Wednesday 8 June 2016

Winnipegger details Canada's most famous UFO sightings

DOUG LUNNEY

The 1947 UFO incident in Roswell, New Mexico is the most famous of its kind, but Chris Rutkowski believes there are more compelling cases that have happened in Canada — they just haven't received the same attention because they happened north of the U.S. border.

Rutkowski, a Winnipegger who has researched UFOs since the 1970s, spent a few months studying UFO crashes in Canada. He was surprised to find "more than a dozen well-witnessed and well-documented examples of odd or unexpected objects apparently descending from the sky and landing or crashing on Canadian soil."

WS_WS_UFO_fragment
An example of a UFO crash that Chris Rutkowski considers more compelling than Roswell is from Wallaston Lake, Sask., where this fragment from a “space vehicle” was found and taken to the National Research Council of Canada in Ottawa.

Rutkowski, who listed the incidents on his blog (uforum.blogspot.ca), defined the crashes as anything unexplained that was witnessed to have fallen from the sky and didn't fly away.

"Certainly the Roswell one is the most famous one, but the purpose of this report was to show that there are many such cases not just around the world, but here in Canada," Rutkowski, research co-ordinator for UFOlogy Research of Manitoba, said Thursday. "To find more than a dozen, I think that's pretty interesting.

"Roswell has such a tremendous machine behind it to promote it ... it's taken on a mythology of its own. The fact is we actually have better cases, it's just that we're not Roswell."

The only Canadian example that received its share of attention globally happened in Shag Harbour off the coast of Nova Scotia in 1967, Rutkowski said, adding it's sometimes called "Canada's Roswell."

"This classic case is actually a bit better than Roswell, because a number of official documents have been located suggesting something really happened, unlike Roswell," he wrote in his report.

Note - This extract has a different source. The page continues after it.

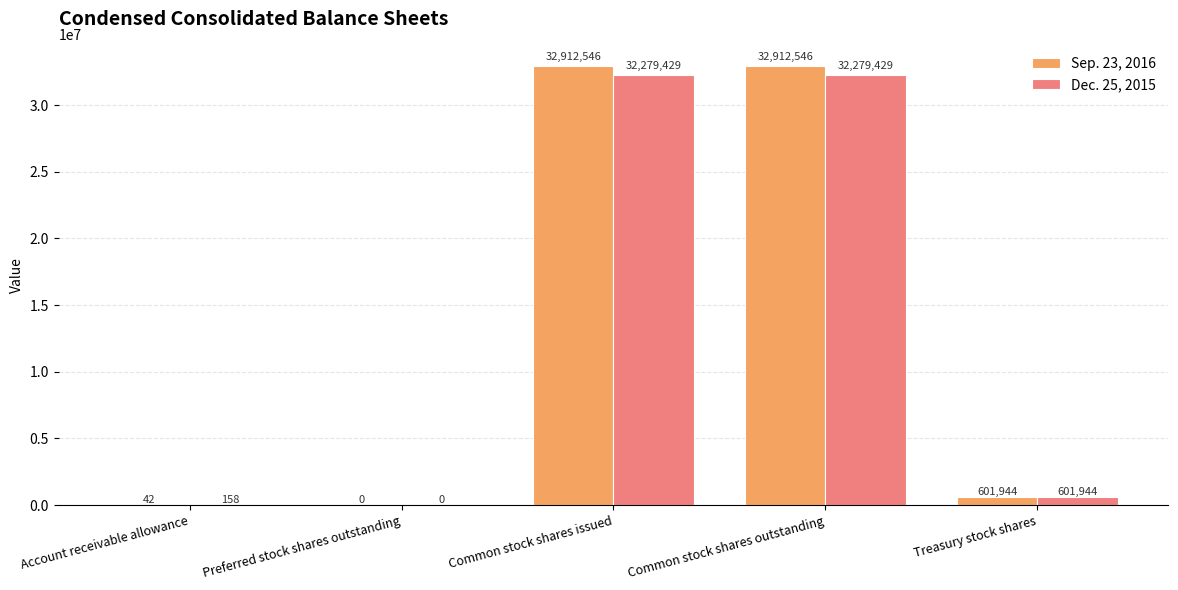

Is it true that Sep. 23, 2016 equals 32912546 at Common stock shares issued?

True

A glowing disc-shaped object was witnessed to have been flying over the harbour before it crashed into the water about 200 feet from shore, then floated for a moment. RCMP were called to the scene and attempts were made to reach the object, thought to be a crashed plane.

However, they failed to reach it before it sunk into the ocean, leaving a thick yellow foam.

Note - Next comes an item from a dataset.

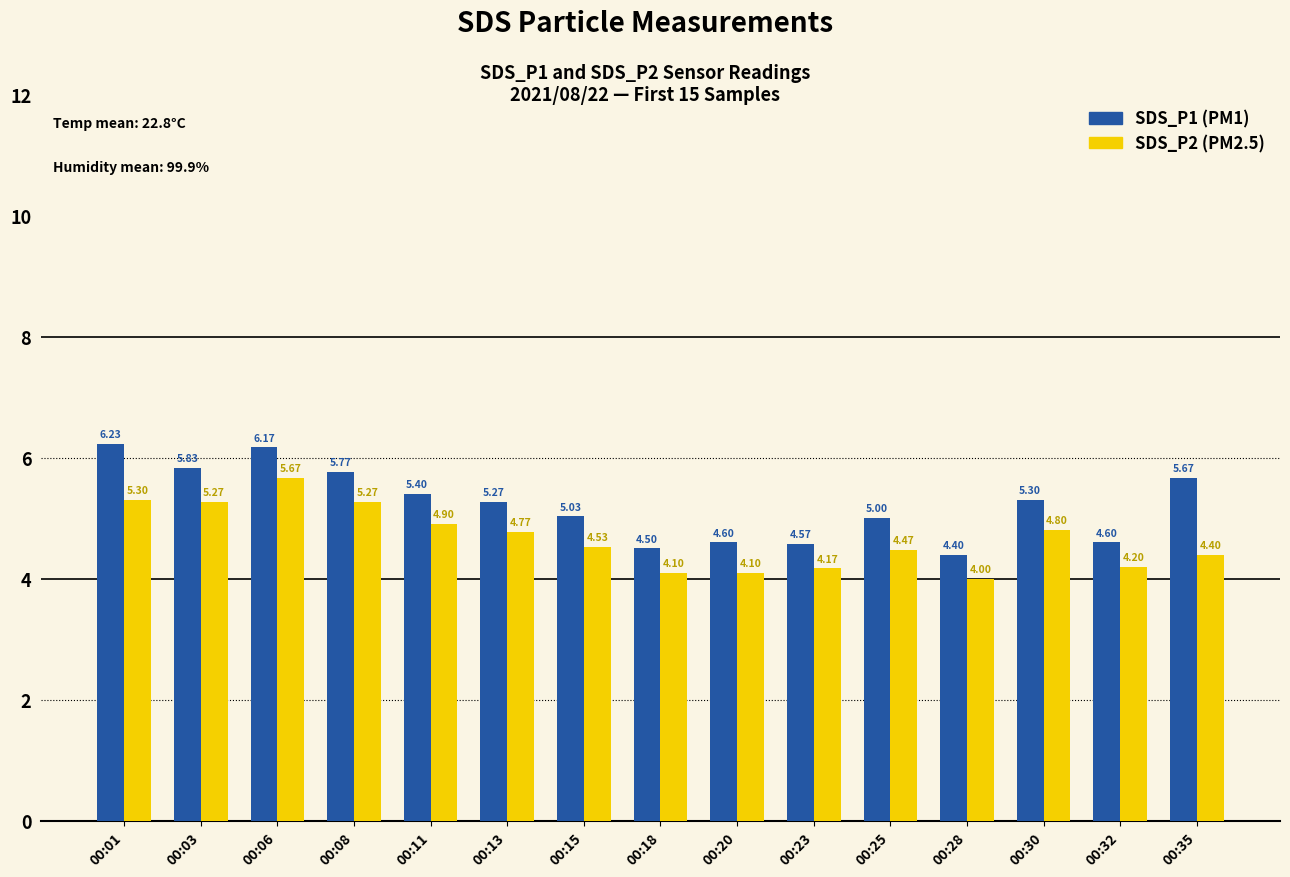

What is the difference between the highest and lowest values at 00:13?

0.5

Another example Rutkowski considers more compelling than Roswell is from Wallaston Lake, Sask., where a fragment from a "space vehicle" was found and taken to the National Research Council of Canada in Ottawa. One of the pages of RCMP documents is titled: "U.F.O. Found in Northern Saskatchewan."

Manitoba had an incident in 1792 in Thicket Portage "when something fell to earth that sounded like it was a massive jelly, according to explorer David Thompson," Rutkowski said.

The brilliant object broke into many luminous pieces after hitting the river ice, Thompson noted in his diary. When he went to see the hole in the ice the object should have made, there was no sign of impact.

"If he says that happened, we can be fairly sure that it actually did happen," Rutkowski said, noting Thompson was a respected explorer who wrote extensively about his discoveries in Manitoba.

The most famous Manitoba UFO case happened in May 1967 at Falcon Lake. Stephen Michalak claimed he witnessed a UFO land and take off again while prospecting in the Whiteshell Provincial Park, but this incident isn't included in Rutkowski's report as it wasn't considered a crash.

Unlike the U.S., records of UFO incidents in Canada are easy to obtain, Rutkowski said.

"In Canada, there's a tremendous amount of information that's been available since the 1940s on objects seen in the sky and crashing," he said.

"It's good that we have relative open access to information."